A Verdi vont bientôt s’ajouter les grands rôles de Rossini, Bellini et Donizetti qui lui permettent de se révéler sur toutes les plus grandes scènes internationales. Très vite, ce « tenore di grazia » à la technique incomparable s’impose rapidement comme un Elvino exceptionnel dans La Somnambule de Bellini à la Scala de Milan en 1960. L’année précédente, il a triomphé à Covent Garden en Edgardo dans Lucia di Lammermoor de Donizetti, mais il est surtout stupéfiant quand il incarne Arturo dans Les Puritains, l’ultime chef-d’œuvre de Bellini.
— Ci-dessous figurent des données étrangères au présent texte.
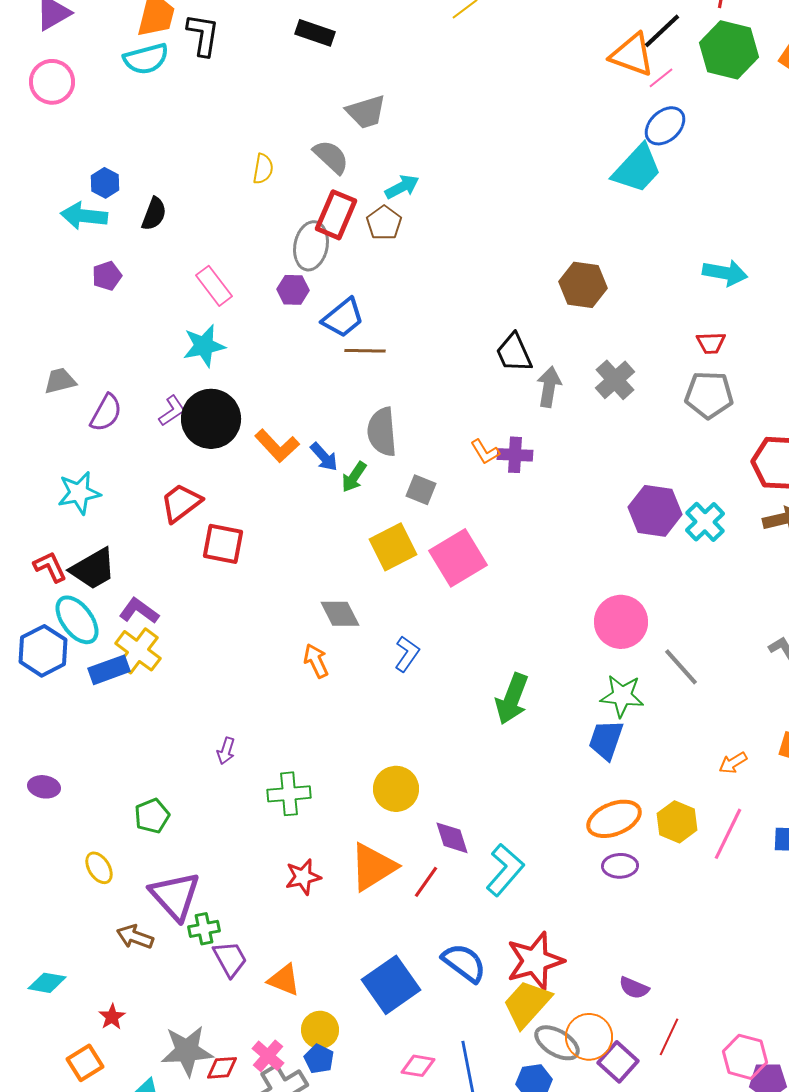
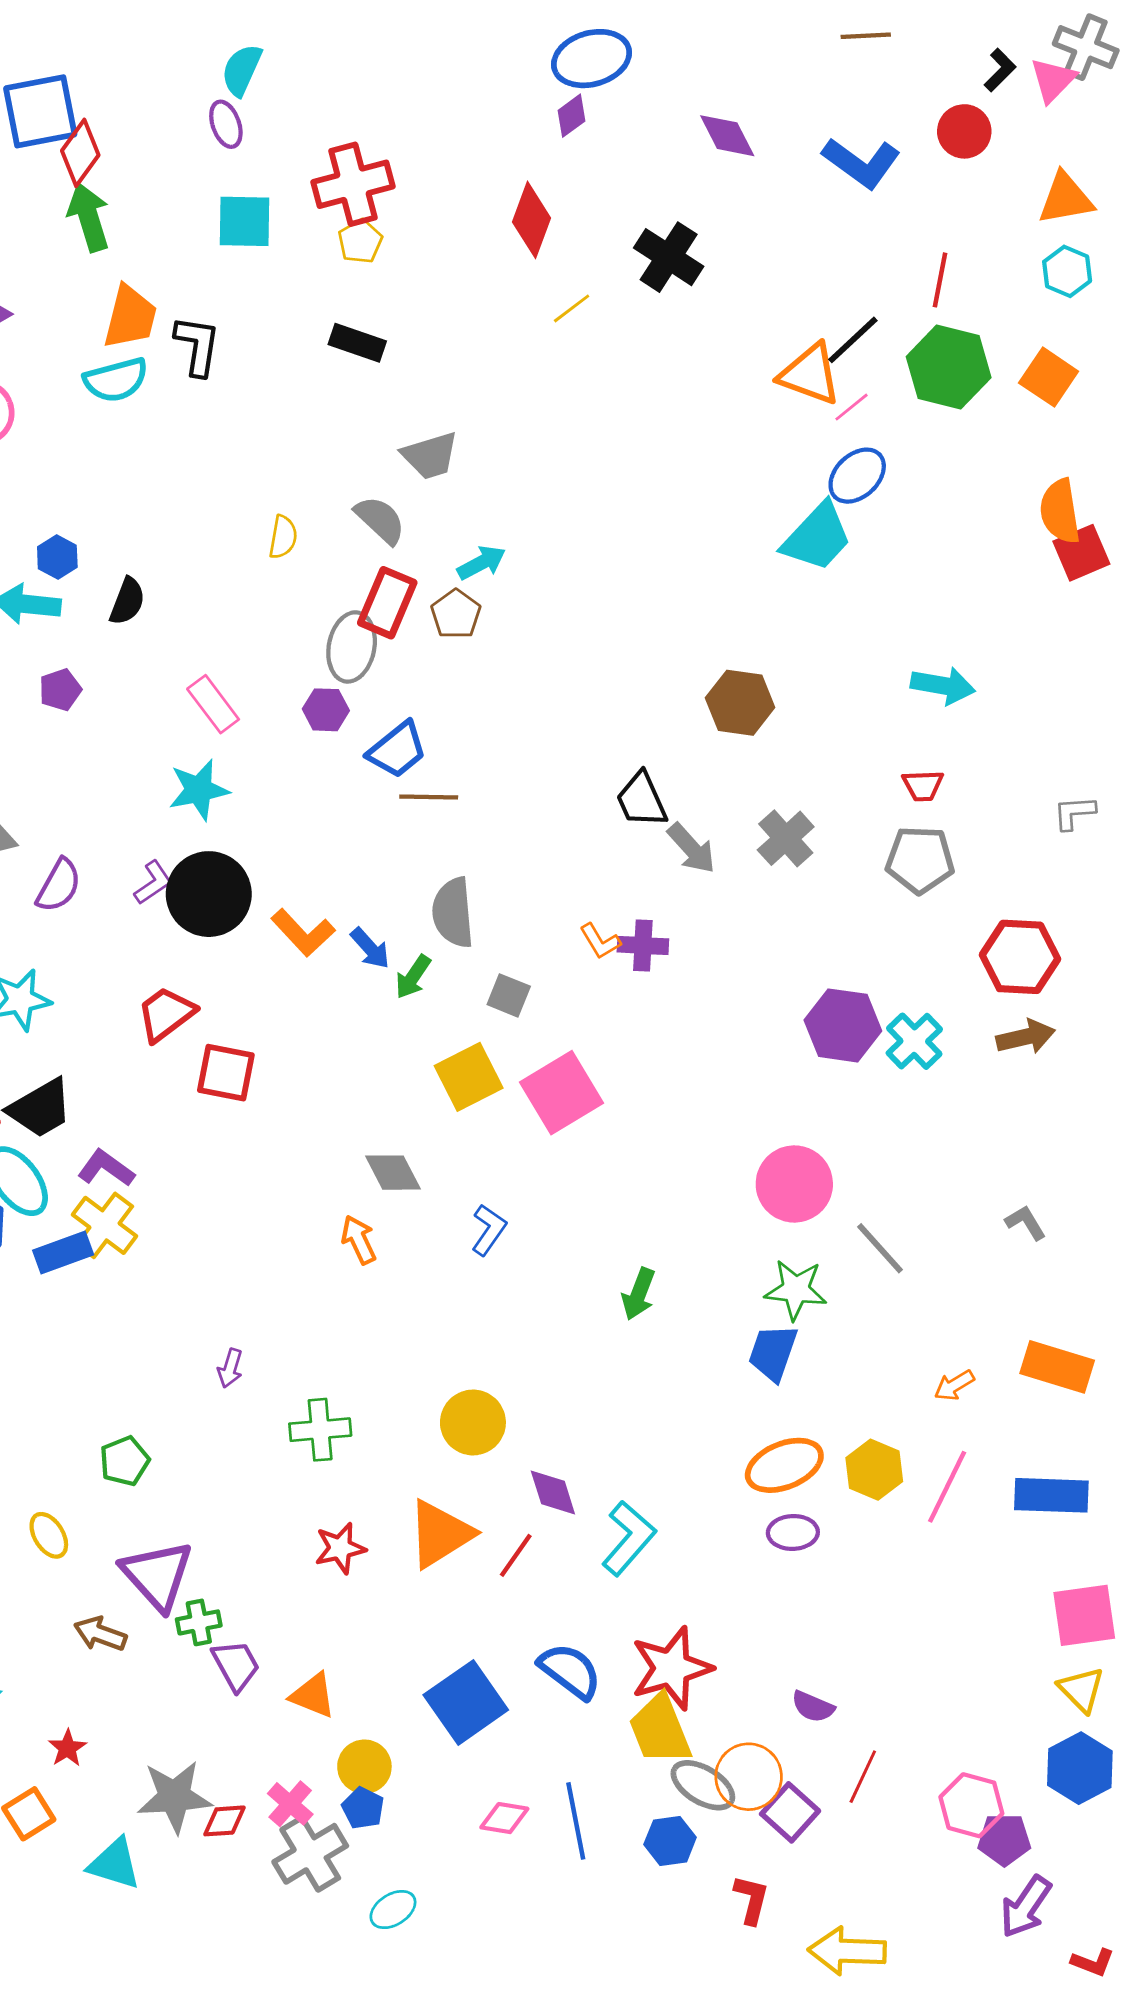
gray arrow: (549, 387) -> (691, 848), turned 129
green arrow: (512, 699) -> (639, 1294), size x0.7
yellow trapezoid: (527, 1004) -> (660, 1730), turned -64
Le Lyric Opera de Chicago l’accueille en 1962 pour chanter Nemorino dans l’Elixir d’amour et c’est un autre ouvrage de Donizetti, La Fille du régiment, qui lui offre bientôt un emploi idéal avec celui de Tonio en lui permettant de lancer une kyrielle de contre-ut époustouflants. La clarté de sa prononciation et le rayonnement de son timbre font du ténor espagnol un des plus grands noms de la renaissance du bel canto romantique à côté de Luciano Pavarotti.


Alfredo Kraus en Werther à l'Opéra de San Francisco en 1985 ; © DR

Tout prédisposait Alfredo Kraus à briller dans l’opéra français. Son style impeccable, l’élégance et la beauté de son phrasé, auxquels s’ajoute un art de l’interprétation marqué par une extrême attention aux plus subtiles nuances, font du ténor l’un des deux meilleurs Werther de sa génération avec Alain Vanzo. Quand il évoque le héros de Massenet, le chanteur affirme : « La combinaison entre la musique et le personnage dans Werther est vraiment unique, avec ce poids d’intériorité qui est en lui, qui le tend comme un arc. Cela correspond probablement à mon caractère : je n’aime guère l’extériorisation des sentiments ». En soulignant ces correspondances entre sa propre personnalité et celle de son personnage favori, Alfredo Kraus reconnaissait qu’on pouvait le juger froid et distant parce qu’il était surtout absorbé par sa vie intérieure. La pudeur naturelle du chanteur l’a sans doute éloigné du grand public et cela d’autant plus qu’il détestait toute forme de médiatisation. Il n’était pas homme à rechercher la une des magazines et l’on sait qu’il désapprouvait totalement une initiative comme celle des « Trois Ténors » donnant un concert aux Thermes de Caracalla lors de la coupe du monde de football en 1990…

La discographie d’Alfredo Kraus nous restitue aujourd’hui la perfection de son art. On trouve de nombreux enregistrements datant du début de sa carrière dans les années 60 puis, après une relative éclipse, les intégrales se multiplient à nouveau chez EMI dans les années 80.
En 1997, Alfredo Kraus est cruellement éprouvé par la disparition de sa femme. Il retrouve brièvement la scène et l’enseignement jusqu’à son dernier concert à Madrid au début de l’année 1999. Il s’éteint quelques mois plus tard, le 10 septembre, vaincu par un cancer. Sa disparition cause un émoi considérable dans l’univers lyrique car, s’il n’a jamais connu la notoriété d’un Pavarotti ou d’un Domingo, de nombreux mélomanes le considèrent comme le plus grand artiste de sa génération.